- Theatrical release poster
- Directed by: Banjong Pisanthanakun
- Written by: Chantavit Dhanasevi
- Starring: Chantavit Dhanasevi; Nuengthida Sophon;
- Production company: Jorkwang films
- Distributed by: GMM Tai Hub
- Release date: 19 August 2010;
- Country: Thailand
- Languages: Thai English Korean
- Box office: $4,413,745

= Hello Stranger (2010 film) =

2010 Thai film by Banjong Pisanthanakun

Hello Stranger (กวน มึน โฮ, RTGS: Kuan Muen Ho) is a 2010 Thai coming-of-age romance comedy film directed by Banjong Pisanthanakun, starring Chantavit Dhanasevi and Nuengthida Sophon, and distributed by GMM Tai Hub. It was Banjong's first romance film, which was inspired by the book Two Shadows in Korea (สองเงาในเกาหลี) by Songkalot Bangyikhun.

== Plots ==

A young man (Chantawit Dhanasevi), a man who wants to go to South Korea wearing flip flops and a baggy t-shirt and shorts. He is the only one in the tour group who does not have a family or lover with him. Perhaps the empty seat next to him is the reason he is so drunk on the day of departure after the plane's wheels touch down at Seoul Airport. The travel program according to the code 6-7-8 is wake up at 6 a.m., breakfast at 7 a.m., and wheels start at 8 a.m.
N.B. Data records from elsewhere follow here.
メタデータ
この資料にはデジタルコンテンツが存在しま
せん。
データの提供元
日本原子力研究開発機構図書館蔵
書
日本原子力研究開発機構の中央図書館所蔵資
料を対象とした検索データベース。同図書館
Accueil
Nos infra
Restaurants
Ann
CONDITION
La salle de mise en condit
That night, the young man had to rely on Soju, and he passed out drunk in front of a guesthouse in a hotel bathrobe. The next morning, the young man suddenly got up and wasted his time on the wheel. The young woman (Nungthida Sophon) who was standing there was screaming because she wanted to get back the winter clothes that she had sacrificed for him to use to cover himself. The lost young man forced the young woman to take him to the hotel. But because he was lost and lost time, and got drunk and ruined his future, the young man missed the bus and missed the nerdy tour, so he had to follow the young woman who intended to go on a solo tour to explore the locations of a hit Korean series instead.
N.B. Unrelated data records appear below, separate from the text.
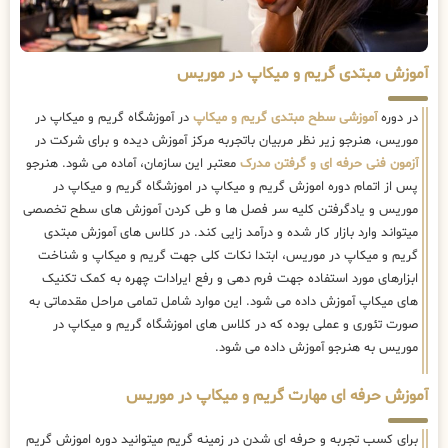
آموزش مبتدی گریم و میکاپ در موریس
در دوره
آموزشی سطح مبتدی گریم و میکاپ
در آموزشگاه گریم و میکاپ در
موریس، هنرجو زیر نظر مربیان باتجربه مرکز آموزش دیده و برای شرکت در
آزمون فنی حرفه ای و گرفتن مدرک
معتبر این سازمان، آماده می شود. هنرجو
پس از اتمام دوره اموزش گریم و میکاپ در اموزشگاه گریم و میکاپ در
موریس و یادگرفتن کلیه سر فصل ها و طی کردن آموزش های سطح تخصصی
میتواند وارد بازار کار شده و درآمد زایی کند. در کلاس های آموزش مبتدی
گریم و میکاپ در موریس، ابتدا نکات کلی جهت گریم و میکاپ و شناخت
ابزارهای مورد استفاده جهت فرم دهی و رفع ایرادات چهره به کمک تکنیک
های میکاپ آموزش داده می شود. این موارد شامل تمامی مراحل مقدماتی به
صورت تئوری و عملی بوده که در کلاس های اموزشگاه گریم و میکاپ در
موریس به هنرجو آموزش داده می شود.
آموزش حرفه ای مهارت گریم و میکاپ در موریس
برای کسب تجربه و حرفه ای شدن در زمینه گریم میتوانید دوره اموزش گریم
The young man could not help but wonder why the young woman traveled alone. She simply replied that she could travel alone without worrying about anyone. She could go wherever she wanted and did not have to argue with anyone. It could be because she was mischievous or because she was lonely and working hard. It was hard to guess. The young man suddenly made an offer: "Then let's travel together. If you don't like traveling with people you know, we don't have to know each other. We don't know each other's names or personal information." He smiled brightly and concluded, "We'll just be two strangers traveling together."

== Cast ==
- Chantavit Dhanasevi (ฉันทวิชช์ ธนะเสวี) as young man with the alias Dang (ด่าง)
- Nuengthida Sophon (หนึ่งธิดา โสภณ) as young woman with the alias May (เมย์)
- Warattaya Nilkuha (วรัทยา นิลคูหา) as Goi (ก้อย) (Dang's girlfriend) (cameo)
- Nattapong Chartpong (ณัฏฐพงษ์ ชาติพงศ์) as Dang's friend (cameo)
- MacKenzie Mills (Mack) as The Stranger
- Pongsatorn Jongwilak (พงศธร จงวิลาส) as Puek (เผือก) (Dang's friend) (cameo)
- Rossukon Kongket (รสสุคนธ์ กองเกตุ) as tour guide

== Production ==

=== Theme Songs ===
The song Nice Not to Know You was performed by 25 Hours. The song title is a play on the Thai introductory phrase from "Yin Dee Tee Dai Roo Juk," meaning "Nice to know you," to "Yin Dee Tee Mai Roo Juk", meaning "Nice not to know you." Its music video, directed by Nithiwat Tharathorn, stars the actors Chantavit and Nuengthida. Nuengthida also sang the theme song Love Doesn't Need Time (รักไม่ต้องการเวลา, Ruk Mai Tong Gan We La), originally by Klear (เคลียร์).

==Awards==
Hello Stranger had its international premiere at 2011 (6th) Osaka Asian Film Festival in Osaka, Japan and won 2 awards from the festival including "Most Promising Talent Award" for the director, Banjong Pisanthanakun, and "ABC Award" or Asahi Broadcasting Corporation Award which is a sponsor award given to the most entertaining film in the Competition. Banjong and Chantavit represented all the casts & crews at the festival.

The film was also screened at 2011 Shanghai International Film Festival in Shanghai, China and the lead actor, Chantavit Dhanasevi, became one of the 10 actors to receive "Star Hunter Award".

==Reception==
Hello Stranger was commercially successful. After its release on August 19, 2010, the film went on to gross ฿130 million in Thailand and became one of the most successful movies ever by GTH (at that time). The film was also screened in various Asian countries including Vietnam, Malaysia, Singapore, Indonesia, the Philippines, China, and Taiwan.